• _What to do_: The full set of entries is to be returned word for word.

[Saved data entries]
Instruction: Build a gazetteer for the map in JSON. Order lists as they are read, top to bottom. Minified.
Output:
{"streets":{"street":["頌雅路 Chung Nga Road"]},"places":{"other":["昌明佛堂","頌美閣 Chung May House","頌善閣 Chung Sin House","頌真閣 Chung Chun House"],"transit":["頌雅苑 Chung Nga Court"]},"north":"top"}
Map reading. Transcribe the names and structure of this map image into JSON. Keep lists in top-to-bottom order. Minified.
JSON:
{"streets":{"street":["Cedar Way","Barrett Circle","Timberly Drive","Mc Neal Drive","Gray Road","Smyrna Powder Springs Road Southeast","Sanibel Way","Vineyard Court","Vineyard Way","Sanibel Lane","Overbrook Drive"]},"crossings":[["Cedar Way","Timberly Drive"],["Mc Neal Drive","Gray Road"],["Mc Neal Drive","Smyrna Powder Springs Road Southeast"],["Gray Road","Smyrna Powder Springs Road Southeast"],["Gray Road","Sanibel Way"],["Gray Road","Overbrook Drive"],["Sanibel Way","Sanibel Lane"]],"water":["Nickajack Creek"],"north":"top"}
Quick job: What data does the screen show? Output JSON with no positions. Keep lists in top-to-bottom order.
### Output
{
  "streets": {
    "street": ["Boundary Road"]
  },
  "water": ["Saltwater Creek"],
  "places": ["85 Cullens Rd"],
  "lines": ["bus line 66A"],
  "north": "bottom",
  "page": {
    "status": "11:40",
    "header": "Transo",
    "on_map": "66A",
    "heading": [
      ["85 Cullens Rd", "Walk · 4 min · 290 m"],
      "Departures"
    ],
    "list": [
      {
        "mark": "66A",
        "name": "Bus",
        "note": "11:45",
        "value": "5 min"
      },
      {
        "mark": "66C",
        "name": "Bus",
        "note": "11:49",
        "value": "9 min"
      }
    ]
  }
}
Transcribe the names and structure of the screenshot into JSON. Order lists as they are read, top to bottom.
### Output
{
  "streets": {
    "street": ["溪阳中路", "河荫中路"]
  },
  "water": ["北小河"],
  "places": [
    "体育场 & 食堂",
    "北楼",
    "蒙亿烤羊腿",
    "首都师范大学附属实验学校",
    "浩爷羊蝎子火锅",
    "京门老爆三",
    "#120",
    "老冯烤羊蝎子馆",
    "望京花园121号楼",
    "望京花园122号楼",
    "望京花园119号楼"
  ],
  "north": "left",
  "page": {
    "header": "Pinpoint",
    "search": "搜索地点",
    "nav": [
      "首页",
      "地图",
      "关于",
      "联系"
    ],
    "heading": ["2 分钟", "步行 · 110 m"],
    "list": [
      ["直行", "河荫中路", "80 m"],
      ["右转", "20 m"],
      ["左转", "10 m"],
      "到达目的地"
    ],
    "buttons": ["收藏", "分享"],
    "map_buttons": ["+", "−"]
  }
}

• _Answer space_:
Instruction: Build a gazetteer for the map in JSON. Order lists as they are read, top to bottom. Minified.
Output:
{"streets":{"street":["頌雅路 Chung Nga Road"]},"places":{"other":["昌明佛堂","頌美閣 Chung May House","頌善閣 Chung Sin House","頌真閣 Chung Chun House"],"transit":["頌雅苑 Chung Nga Court"]},"north":"top"}
Map reading. Transcribe the names and structure of this map image into JSON. Keep lists in top-to-bottom order. Minified.
JSON:
{"streets":{"street":["Cedar Way","Barrett Circle","Timberly Drive","Mc Neal Drive","Gray Road","Smyrna Powder Springs Road Southeast","Sanibel Way","Vineyard Court","Vineyard Way","Sanibel Lane","Overbrook Drive"]},"crossings":[["Cedar Way","Timberly Drive"],["Mc Neal Drive","Gray Road"],["Mc Neal Drive","Smyrna Powder Springs Road Southeast"],["Gray Road","Smyrna Powder Springs Road Southeast"],["Gray Road","Sanibel Way"],["Gray Road","Overbrook Drive"],["Sanibel Way","Sanibel Lane"]],"water":["Nickajack Creek"],"north":"top"}
Quick job: What data does the screen show? Output JSON with no positions. Keep lists in top-to-bottom order.
### Output
{
  "streets": {
    "street": ["Boundary Road"]
  },
  "water": ["Saltwater Creek"],
  "places": ["85 Cullens Rd"],
  "lines": ["bus line 66A"],
  "north": "bottom",
  "page": {
    "status": "11:40",
    "header": "Transo",
    "on_map": "66A",
    "heading": [
      ["85 Cullens Rd", "Walk · 4 min · 290 m"],
      "Departures"
    ],
    "list": [
      {
        "mark": "66A",
        "name": "Bus",
        "note": "11:45",
        "value": "5 min"
      },
      {
        "mark": "66C",
        "name": "Bus",
        "note": "11:49",
        "value": "9 min"
      }
    ]
  }
}
Transcribe the names and structure of the screenshot into JSON. Order lists as they are read, top to bottom.
### Output
{
  "streets": {
    "street": ["溪阳中路", "河荫中路"]
  },
  "water": ["北小河"],
  "places": [
    "体育场 & 食堂",
    "北楼",
    "蒙亿烤羊腿",
    "首都师范大学附属实验学校",
    "浩爷羊蝎子火锅",
    "京门老爆三",
    "#120",
    "老冯烤羊蝎子馆",
    "望京花园121号楼",
    "望京花园122号楼",
    "望京花园119号楼"
  ],
  "north": "left",
  "page": {
    "header": "Pinpoint",
    "search": "搜索地点",
    "nav": [
      "首页",
      "地图",
      "关于",
      "联系"
    ],
    "heading": ["2 分钟", "步行 · 110 m"],
    "list": [
      ["直行", "河荫中路", "80 m"],
      ["右转", "20 m"],
      ["左转", "10 m"],
      "到达目的地"
    ],
    "buttons": ["收藏", "分享"],
    "map_buttons": ["+", "−"]
  }
}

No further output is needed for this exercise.